Friday, December 14, 2007

The Kite Runner, The Orphanage 

The Kite Runner:

There’s a certain voyeuristic appeal to fiction like The Kite Runner. It’s safe to say the topic of “Afghanistan” is a touchy and fascinating one, and to be honest, before 9/11, no one on this side of the Atlantic felt much need to know anything about it since the Russians withdrew in the ‘80s. The Kite Runner brings us an insider’s point of view on what the country was, before the Communists arrived and after the Taliban took over. We learn something new about a culture we have until recently ignored, with tragic consequences. For Afghanis, The Kite Runner – both book and film – may be their big chance to show a bit of what their culture means to the Western mainstream.


The Orphanage:

Man, what a pleasure it is, finding a horror movie that understands dread.
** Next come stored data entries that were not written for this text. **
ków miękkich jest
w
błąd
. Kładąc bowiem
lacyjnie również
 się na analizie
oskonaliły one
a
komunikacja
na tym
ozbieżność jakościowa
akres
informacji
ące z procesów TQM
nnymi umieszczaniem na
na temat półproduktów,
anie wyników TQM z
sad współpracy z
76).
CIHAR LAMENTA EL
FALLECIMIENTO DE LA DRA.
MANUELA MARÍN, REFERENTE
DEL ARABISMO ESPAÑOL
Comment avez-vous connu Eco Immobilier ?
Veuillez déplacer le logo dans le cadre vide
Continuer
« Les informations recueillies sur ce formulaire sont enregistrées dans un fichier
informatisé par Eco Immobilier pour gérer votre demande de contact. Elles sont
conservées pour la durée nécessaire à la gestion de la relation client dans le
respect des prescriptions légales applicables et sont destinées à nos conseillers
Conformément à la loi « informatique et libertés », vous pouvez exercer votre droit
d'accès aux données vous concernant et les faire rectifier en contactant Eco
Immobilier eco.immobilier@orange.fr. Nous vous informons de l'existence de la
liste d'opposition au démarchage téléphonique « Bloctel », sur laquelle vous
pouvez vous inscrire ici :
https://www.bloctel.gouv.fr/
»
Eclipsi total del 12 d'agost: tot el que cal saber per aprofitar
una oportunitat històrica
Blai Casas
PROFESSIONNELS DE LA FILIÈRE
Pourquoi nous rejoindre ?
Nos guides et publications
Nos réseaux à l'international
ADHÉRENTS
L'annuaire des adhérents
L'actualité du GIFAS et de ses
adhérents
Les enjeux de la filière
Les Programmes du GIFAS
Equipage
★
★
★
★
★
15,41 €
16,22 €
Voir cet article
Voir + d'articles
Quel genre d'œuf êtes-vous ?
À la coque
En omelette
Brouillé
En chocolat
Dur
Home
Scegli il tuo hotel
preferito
Merriam-Webster defines dread (the noun) as “great fear especially in the face of impending evil,” or “extreme uneasiness in the face of a disagreeable prospect.” “Impending evil,” “disagreeable prospect.” It’s the prospect of facing something, rather than actually facing the thing itself. Here’s where I start to sound like a bitter old cliché: American filmmakers have forgotten that dread is, in fact, the root of good horror. American horror instead focuses on the gratification rather than the build-up, and anyone with a sex life can tell you that someone focused only on that isn’t worth seeing a second time. But a filmmaker who knows how to coax and coerce you into greater fits of “oh please god no”? That is an infinitely more pleasurable experience.